Task goal: Search the records below for the word "عملی". Pull out each line that has it.

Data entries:
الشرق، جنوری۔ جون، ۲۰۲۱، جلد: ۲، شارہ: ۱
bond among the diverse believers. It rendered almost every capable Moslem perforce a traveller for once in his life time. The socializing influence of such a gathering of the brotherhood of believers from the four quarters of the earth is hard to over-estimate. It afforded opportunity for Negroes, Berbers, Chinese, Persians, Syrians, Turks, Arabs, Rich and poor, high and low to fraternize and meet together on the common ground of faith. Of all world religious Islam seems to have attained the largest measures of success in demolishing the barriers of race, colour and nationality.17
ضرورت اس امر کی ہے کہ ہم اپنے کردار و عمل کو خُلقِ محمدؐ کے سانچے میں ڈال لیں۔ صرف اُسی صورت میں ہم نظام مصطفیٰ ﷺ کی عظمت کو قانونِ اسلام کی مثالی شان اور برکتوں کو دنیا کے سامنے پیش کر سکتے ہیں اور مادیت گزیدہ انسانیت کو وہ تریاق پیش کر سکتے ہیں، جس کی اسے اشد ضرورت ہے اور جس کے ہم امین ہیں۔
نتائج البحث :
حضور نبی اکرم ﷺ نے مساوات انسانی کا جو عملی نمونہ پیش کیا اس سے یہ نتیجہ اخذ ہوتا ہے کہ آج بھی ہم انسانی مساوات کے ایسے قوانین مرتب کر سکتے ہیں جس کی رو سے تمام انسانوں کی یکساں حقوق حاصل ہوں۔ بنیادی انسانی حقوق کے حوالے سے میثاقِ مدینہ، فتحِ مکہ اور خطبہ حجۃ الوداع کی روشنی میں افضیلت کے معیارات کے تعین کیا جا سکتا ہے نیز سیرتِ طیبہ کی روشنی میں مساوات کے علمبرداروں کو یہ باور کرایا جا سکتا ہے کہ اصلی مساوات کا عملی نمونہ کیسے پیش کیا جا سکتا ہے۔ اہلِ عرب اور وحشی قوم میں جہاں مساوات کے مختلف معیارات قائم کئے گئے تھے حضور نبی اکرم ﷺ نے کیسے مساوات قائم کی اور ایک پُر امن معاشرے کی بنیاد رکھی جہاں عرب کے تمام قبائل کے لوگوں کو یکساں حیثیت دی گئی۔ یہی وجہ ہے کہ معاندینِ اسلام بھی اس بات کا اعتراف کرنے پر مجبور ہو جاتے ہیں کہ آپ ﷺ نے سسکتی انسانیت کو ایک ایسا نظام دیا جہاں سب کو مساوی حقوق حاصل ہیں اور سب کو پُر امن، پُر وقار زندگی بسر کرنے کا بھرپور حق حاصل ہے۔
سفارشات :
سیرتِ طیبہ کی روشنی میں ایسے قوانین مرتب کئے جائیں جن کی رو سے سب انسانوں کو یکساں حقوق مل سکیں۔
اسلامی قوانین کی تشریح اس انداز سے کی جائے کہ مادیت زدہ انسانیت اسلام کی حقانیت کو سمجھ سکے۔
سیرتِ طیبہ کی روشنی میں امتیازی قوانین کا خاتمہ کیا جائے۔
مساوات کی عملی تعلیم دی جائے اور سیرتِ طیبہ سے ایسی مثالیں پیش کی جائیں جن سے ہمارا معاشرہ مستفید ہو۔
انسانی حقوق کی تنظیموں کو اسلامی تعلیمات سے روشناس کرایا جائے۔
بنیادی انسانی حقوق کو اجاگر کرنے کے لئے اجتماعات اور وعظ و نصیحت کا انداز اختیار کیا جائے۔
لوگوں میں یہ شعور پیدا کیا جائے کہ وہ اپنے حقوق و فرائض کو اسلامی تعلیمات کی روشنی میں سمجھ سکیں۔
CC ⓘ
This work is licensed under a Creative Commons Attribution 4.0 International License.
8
---
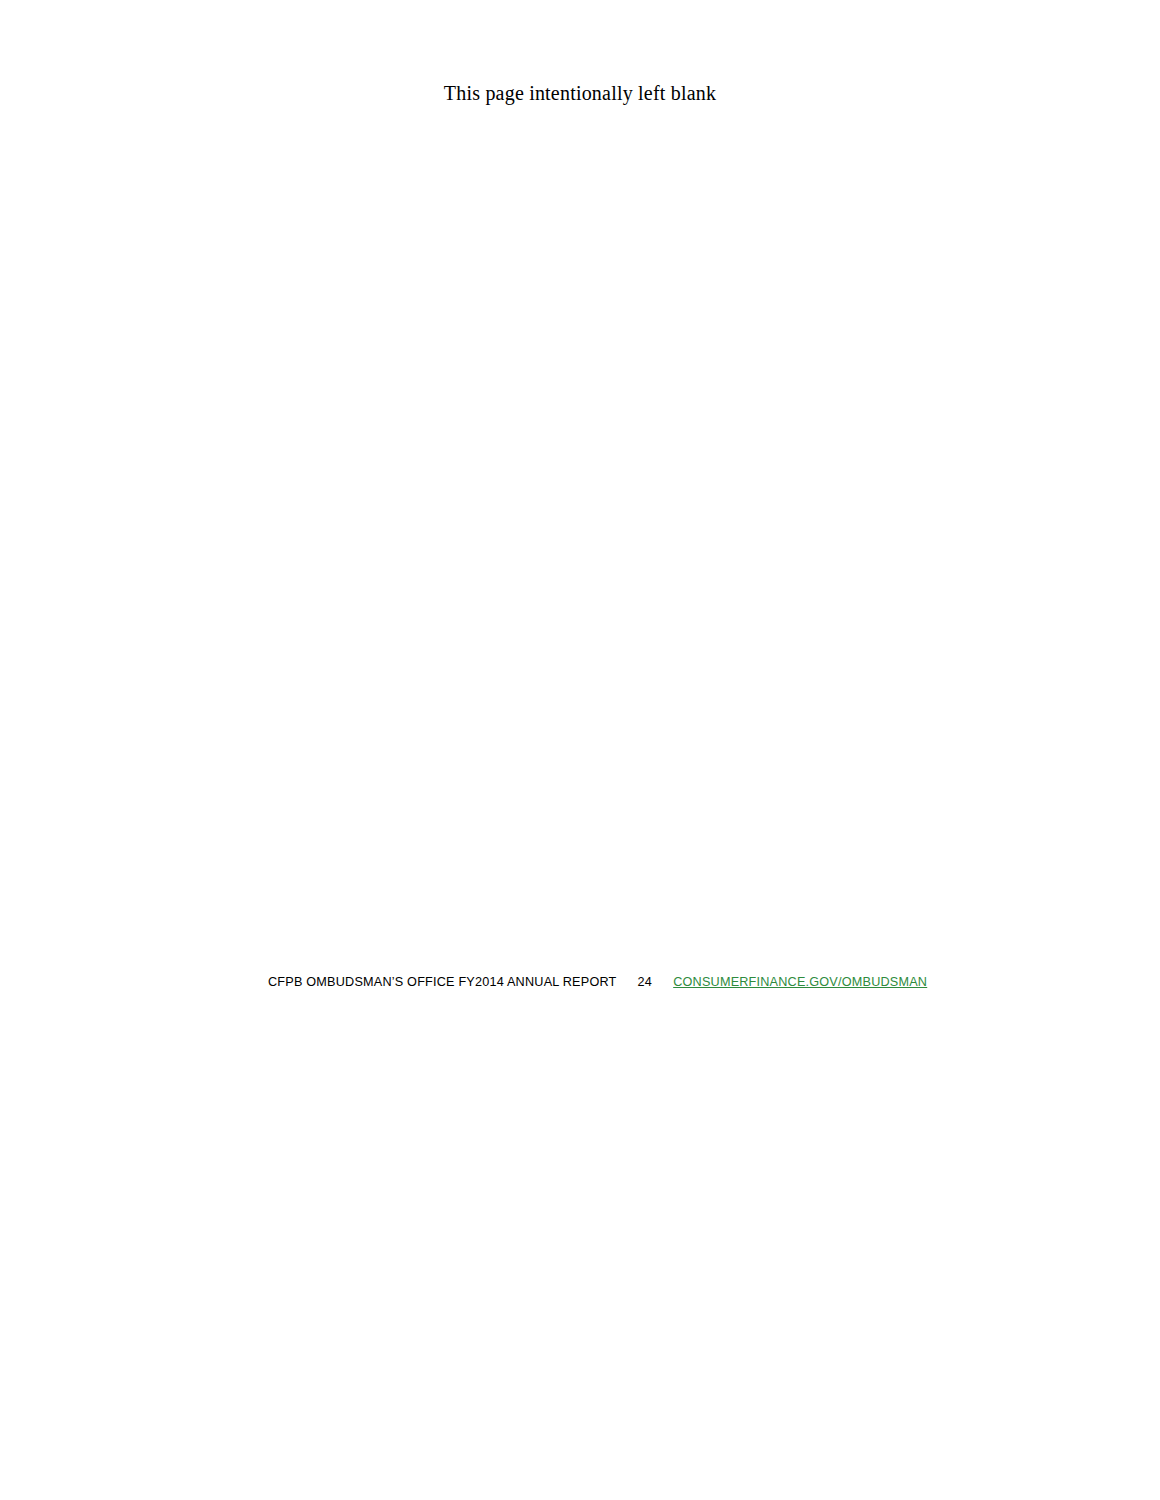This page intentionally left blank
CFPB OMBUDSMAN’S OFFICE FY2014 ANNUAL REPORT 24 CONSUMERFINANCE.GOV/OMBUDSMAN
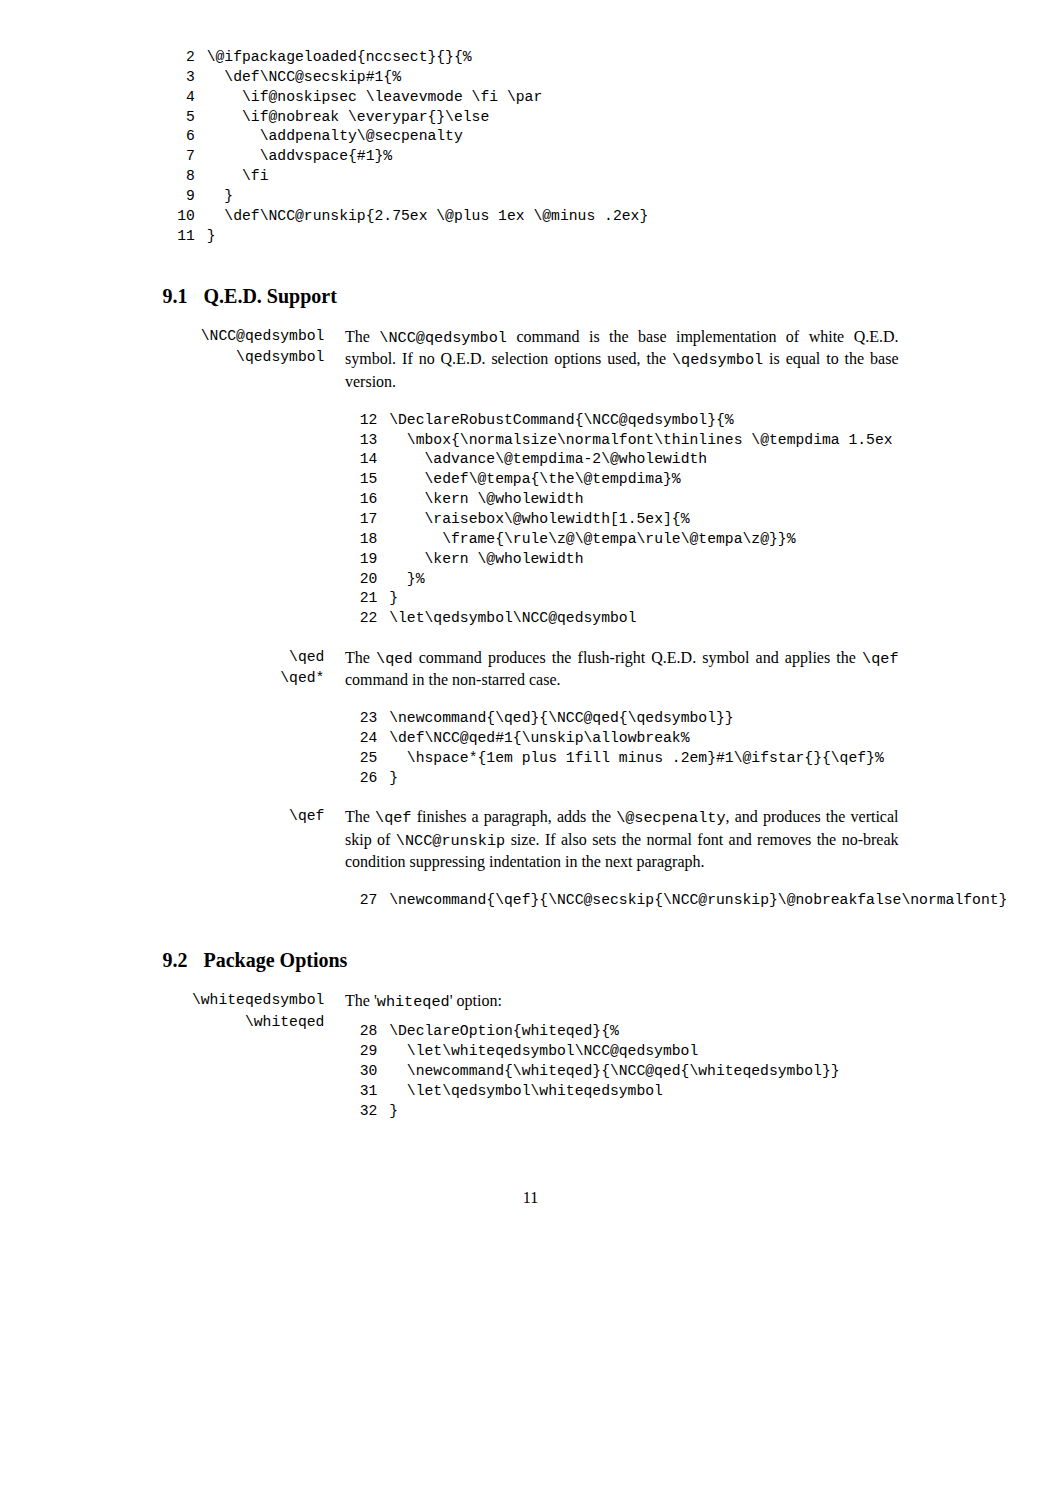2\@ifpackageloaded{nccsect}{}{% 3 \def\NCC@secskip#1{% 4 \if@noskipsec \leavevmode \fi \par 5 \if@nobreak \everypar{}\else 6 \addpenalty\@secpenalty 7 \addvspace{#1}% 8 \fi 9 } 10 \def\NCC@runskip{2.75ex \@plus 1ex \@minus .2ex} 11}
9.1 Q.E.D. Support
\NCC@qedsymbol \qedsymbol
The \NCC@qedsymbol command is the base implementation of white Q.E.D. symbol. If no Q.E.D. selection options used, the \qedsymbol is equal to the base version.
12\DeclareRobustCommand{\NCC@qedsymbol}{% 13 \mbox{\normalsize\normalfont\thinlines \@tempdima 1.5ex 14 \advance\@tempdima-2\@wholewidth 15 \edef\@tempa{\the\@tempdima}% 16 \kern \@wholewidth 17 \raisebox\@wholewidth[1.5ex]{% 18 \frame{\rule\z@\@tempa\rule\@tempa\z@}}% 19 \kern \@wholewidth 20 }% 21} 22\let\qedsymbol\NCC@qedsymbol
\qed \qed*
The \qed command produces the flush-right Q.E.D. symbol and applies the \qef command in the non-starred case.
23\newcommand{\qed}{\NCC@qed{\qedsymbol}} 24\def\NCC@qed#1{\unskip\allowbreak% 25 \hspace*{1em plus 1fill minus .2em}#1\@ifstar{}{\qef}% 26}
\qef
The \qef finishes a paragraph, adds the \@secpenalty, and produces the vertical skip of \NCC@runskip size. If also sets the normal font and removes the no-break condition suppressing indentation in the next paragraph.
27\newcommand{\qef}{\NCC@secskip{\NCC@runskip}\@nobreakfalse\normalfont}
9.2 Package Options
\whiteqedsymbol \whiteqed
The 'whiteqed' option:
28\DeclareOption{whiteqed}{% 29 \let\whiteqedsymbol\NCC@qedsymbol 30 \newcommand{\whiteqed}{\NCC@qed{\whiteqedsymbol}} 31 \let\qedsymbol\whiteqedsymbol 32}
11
==
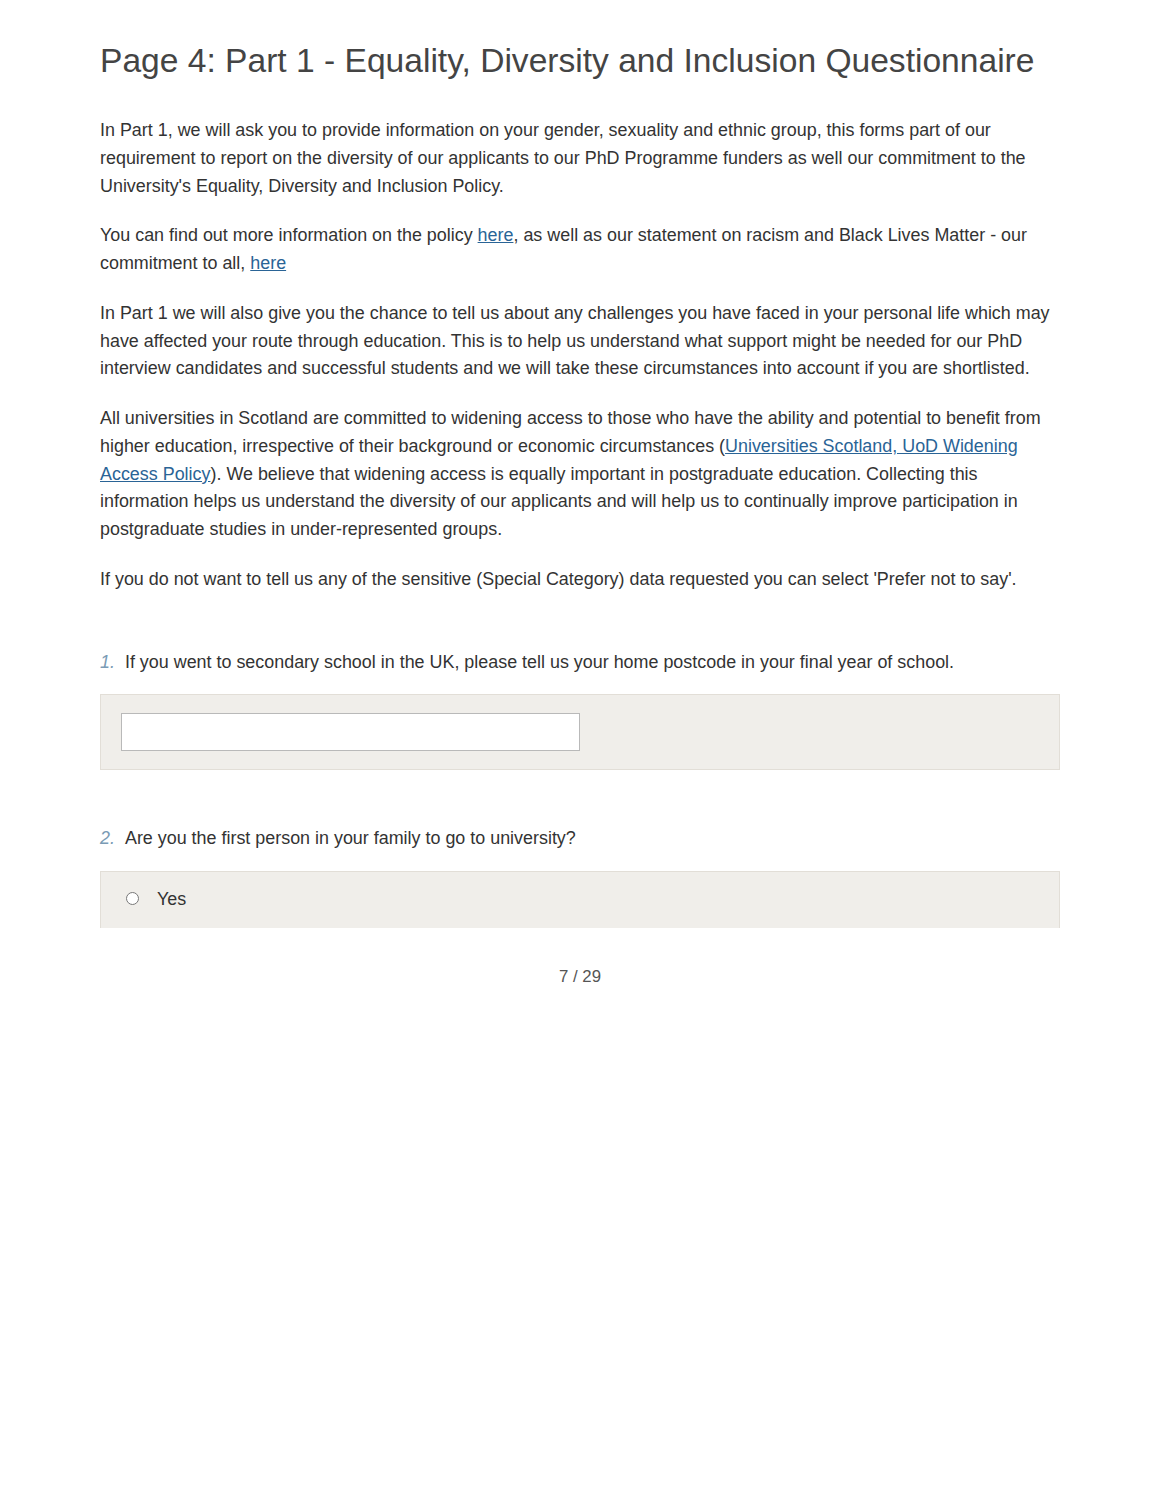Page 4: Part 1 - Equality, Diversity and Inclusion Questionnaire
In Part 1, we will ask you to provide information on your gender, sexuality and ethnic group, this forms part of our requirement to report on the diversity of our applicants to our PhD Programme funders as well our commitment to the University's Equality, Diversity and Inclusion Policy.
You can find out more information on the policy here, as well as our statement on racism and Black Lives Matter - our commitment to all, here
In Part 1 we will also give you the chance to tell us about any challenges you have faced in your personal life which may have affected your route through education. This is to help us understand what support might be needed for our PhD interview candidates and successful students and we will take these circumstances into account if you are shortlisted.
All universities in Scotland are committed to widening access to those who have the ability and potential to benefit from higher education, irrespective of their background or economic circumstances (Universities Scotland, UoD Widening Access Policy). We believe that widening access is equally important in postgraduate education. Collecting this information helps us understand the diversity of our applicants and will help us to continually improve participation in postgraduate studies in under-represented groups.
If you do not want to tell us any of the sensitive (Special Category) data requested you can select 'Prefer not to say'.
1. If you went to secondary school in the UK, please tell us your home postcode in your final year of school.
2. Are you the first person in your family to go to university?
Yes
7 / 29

Result for this task:
حضور نبی اکرم ﷺ نے مساوات انسانی کا جو عملی نمونہ پیش کیا اس سے یہ نتیجہ اخذ ہوتا ہے کہ آج بھی ہم انسانی مساوات کے ایسے قوانین مرتب کر سکتے ہیں جس کی رو سے تمام انسانوں کی یکساں حقوق حاصل ہوں۔ بنیادی انسانی حقوق کے حوالے سے میثاقِ مدینہ، فتحِ مکہ اور خطبہ حجۃ الوداع کی روشنی میں افضیلت کے معیارات کے تعین کیا جا سکتا ہے نیز سیرتِ طیبہ کی روشنی میں مساوات کے علمبرداروں کو یہ باور کرایا جا سکتا ہے کہ اصلی مساوات کا عملی نمونہ کیسے پیش کیا جا سکتا ہے۔ اہلِ عرب اور وحشی قوم میں جہاں مساوات کے مختلف معیارات قائم کئے گئے تھے حضور نبی اکرم ﷺ نے کیسے مساوات قائم کی اور ایک پُر امن معاشرے کی بنیاد رکھی جہاں عرب کے تمام قبائل کے لوگوں کو یکساں حیثیت دی گئی۔ یہی وجہ ہے کہ معاندینِ اسلام بھی اس بات کا اعتراف کرنے پر مجبور ہو جاتے ہیں کہ آپ ﷺ نے سسکتی انسانیت کو ایک ایسا نظام دیا جہاں سب کو مساوی حقوق حاصل ہیں اور سب کو پُر امن، پُر وقار زندگی بسر کرنے کا بھرپور حق حاصل ہے۔
مساوات کی عملی تعلیم دی جائے اور سیرتِ طیبہ سے ایسی مثالیں پیش کی جائیں جن سے ہمارا معاشرہ مستفید ہو۔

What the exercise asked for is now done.